Additionally, I’m still in the process of coming to terms with my recovery being a jagged mountain range. A part of my journey involves feeling the two different parts of me at the same time. I can be proud of myself for not acting on my thoughts, and I can also be extremely enraged that I’m not acting on those same thoughts. Sometimes a part of me doesn’t want to be self-harm free. Sometimes I consider acting on those thoughts of suicide again.
Yet as of right now, I know my true values don’t align with the OCD. I know that I cannot act on both the suicidal thoughts and be alive to tell my story. Life just doesn’t work that way. I know the OCD is filled to the brim with bullshit and lies that just aren’t any reflection of reality. Despite knowing this, it doesn’t make the venom in its words hurt any less. And it doesn’t make my pain any less real.
Still, however, recovery is possible. Maybe the OCD will change topics one day. Maybe I’ll wrestle better with its claws and sharp teeth, and maybe I’ll learn to dance with it more than I am struggling against it. For now, that part of the story hasn’t been written. I tend to think I’m still a novice at my own mental health experience, having been through the desperation and recovery within the same year.

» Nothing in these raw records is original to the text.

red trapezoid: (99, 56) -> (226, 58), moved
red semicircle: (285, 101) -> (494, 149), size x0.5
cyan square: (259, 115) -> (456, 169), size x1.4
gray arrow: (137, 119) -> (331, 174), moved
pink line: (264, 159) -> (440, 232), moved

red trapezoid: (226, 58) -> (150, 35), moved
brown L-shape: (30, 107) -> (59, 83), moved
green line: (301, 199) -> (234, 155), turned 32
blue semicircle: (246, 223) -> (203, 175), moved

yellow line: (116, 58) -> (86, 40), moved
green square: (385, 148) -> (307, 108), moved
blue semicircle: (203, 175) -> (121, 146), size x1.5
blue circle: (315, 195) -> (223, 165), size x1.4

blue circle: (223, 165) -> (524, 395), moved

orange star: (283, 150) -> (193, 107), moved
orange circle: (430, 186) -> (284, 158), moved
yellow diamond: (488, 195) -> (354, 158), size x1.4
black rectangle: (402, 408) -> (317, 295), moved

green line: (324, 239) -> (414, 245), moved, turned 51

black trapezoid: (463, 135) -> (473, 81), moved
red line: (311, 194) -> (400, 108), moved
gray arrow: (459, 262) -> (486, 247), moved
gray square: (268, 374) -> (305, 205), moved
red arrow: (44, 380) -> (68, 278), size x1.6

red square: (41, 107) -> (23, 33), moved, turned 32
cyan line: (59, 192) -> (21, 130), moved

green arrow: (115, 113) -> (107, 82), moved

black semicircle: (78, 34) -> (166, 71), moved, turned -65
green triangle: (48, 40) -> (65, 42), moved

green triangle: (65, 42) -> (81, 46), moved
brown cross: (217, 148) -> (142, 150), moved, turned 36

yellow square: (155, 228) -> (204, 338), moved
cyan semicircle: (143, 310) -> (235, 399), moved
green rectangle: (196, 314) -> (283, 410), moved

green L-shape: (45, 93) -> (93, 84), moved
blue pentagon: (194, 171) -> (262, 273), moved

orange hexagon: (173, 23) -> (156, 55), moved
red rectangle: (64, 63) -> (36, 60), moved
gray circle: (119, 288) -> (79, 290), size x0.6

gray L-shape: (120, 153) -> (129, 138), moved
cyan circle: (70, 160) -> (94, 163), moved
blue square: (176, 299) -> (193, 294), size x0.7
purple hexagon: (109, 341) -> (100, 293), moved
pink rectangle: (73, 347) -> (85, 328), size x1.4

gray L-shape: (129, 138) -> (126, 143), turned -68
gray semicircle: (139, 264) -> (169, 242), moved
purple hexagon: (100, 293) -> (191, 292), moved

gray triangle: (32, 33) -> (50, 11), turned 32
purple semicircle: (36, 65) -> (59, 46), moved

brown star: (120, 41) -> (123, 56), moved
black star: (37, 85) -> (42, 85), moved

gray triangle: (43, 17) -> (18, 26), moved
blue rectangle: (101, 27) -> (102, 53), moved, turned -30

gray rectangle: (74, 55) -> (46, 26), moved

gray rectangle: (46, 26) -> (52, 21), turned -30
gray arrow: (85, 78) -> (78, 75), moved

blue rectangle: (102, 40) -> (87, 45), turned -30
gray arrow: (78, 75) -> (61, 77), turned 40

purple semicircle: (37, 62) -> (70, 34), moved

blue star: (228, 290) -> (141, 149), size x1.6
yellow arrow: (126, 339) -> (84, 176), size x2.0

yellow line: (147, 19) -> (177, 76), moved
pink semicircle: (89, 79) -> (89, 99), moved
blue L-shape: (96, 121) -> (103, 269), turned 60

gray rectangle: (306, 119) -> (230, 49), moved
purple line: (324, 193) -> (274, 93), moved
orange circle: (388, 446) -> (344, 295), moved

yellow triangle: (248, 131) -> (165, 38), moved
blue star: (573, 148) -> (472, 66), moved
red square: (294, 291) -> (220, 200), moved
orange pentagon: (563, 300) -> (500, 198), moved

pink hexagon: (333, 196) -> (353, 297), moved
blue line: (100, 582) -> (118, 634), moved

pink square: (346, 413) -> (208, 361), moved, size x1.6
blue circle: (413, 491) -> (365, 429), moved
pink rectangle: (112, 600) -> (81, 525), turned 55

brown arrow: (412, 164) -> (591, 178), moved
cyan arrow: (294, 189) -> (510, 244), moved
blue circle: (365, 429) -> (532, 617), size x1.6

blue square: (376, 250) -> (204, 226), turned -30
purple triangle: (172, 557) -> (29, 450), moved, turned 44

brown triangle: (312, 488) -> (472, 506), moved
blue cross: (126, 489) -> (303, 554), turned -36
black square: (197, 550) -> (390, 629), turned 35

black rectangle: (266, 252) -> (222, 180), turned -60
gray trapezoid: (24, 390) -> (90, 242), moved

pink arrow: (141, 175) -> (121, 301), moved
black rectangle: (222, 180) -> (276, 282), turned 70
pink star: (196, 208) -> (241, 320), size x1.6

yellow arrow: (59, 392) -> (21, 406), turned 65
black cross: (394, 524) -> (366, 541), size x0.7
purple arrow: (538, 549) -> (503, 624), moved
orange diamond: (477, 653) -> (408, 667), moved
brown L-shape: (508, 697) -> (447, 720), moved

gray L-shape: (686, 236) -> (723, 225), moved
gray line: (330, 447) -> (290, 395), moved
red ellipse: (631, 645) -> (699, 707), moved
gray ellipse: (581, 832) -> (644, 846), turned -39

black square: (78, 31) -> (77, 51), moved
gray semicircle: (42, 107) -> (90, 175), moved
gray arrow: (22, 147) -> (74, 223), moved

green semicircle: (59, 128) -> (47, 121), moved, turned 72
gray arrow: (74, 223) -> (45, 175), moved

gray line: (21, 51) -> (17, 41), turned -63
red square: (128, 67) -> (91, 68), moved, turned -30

I’m not sure where my mind has plans to take me, but I know much more now that if I don’t like where it’s going I can change the map, and if I want to head in its direction, that choice is up to me as well. I like to remind myself that I have choices and that I have options. Recovery is my stepping stone to a better day that’s ahead. Recovery is the lighthouse through which the beams are peeking through the storm clouds. Recovery is sharing my story and bringing meaning and purpose into my life where a year ago I struggled to find them. Recovery is that beautiful, annoying, bittersweet, amazing journey that I both hate that I’m already on and love that I am on it so soon. Recovery is unique and special to each of us.
May you look forwards to the brighter day coming your way. Stay safe.
My second article for the Mass Media, all about recovery. =] Written back on March 29th and 30th 2016.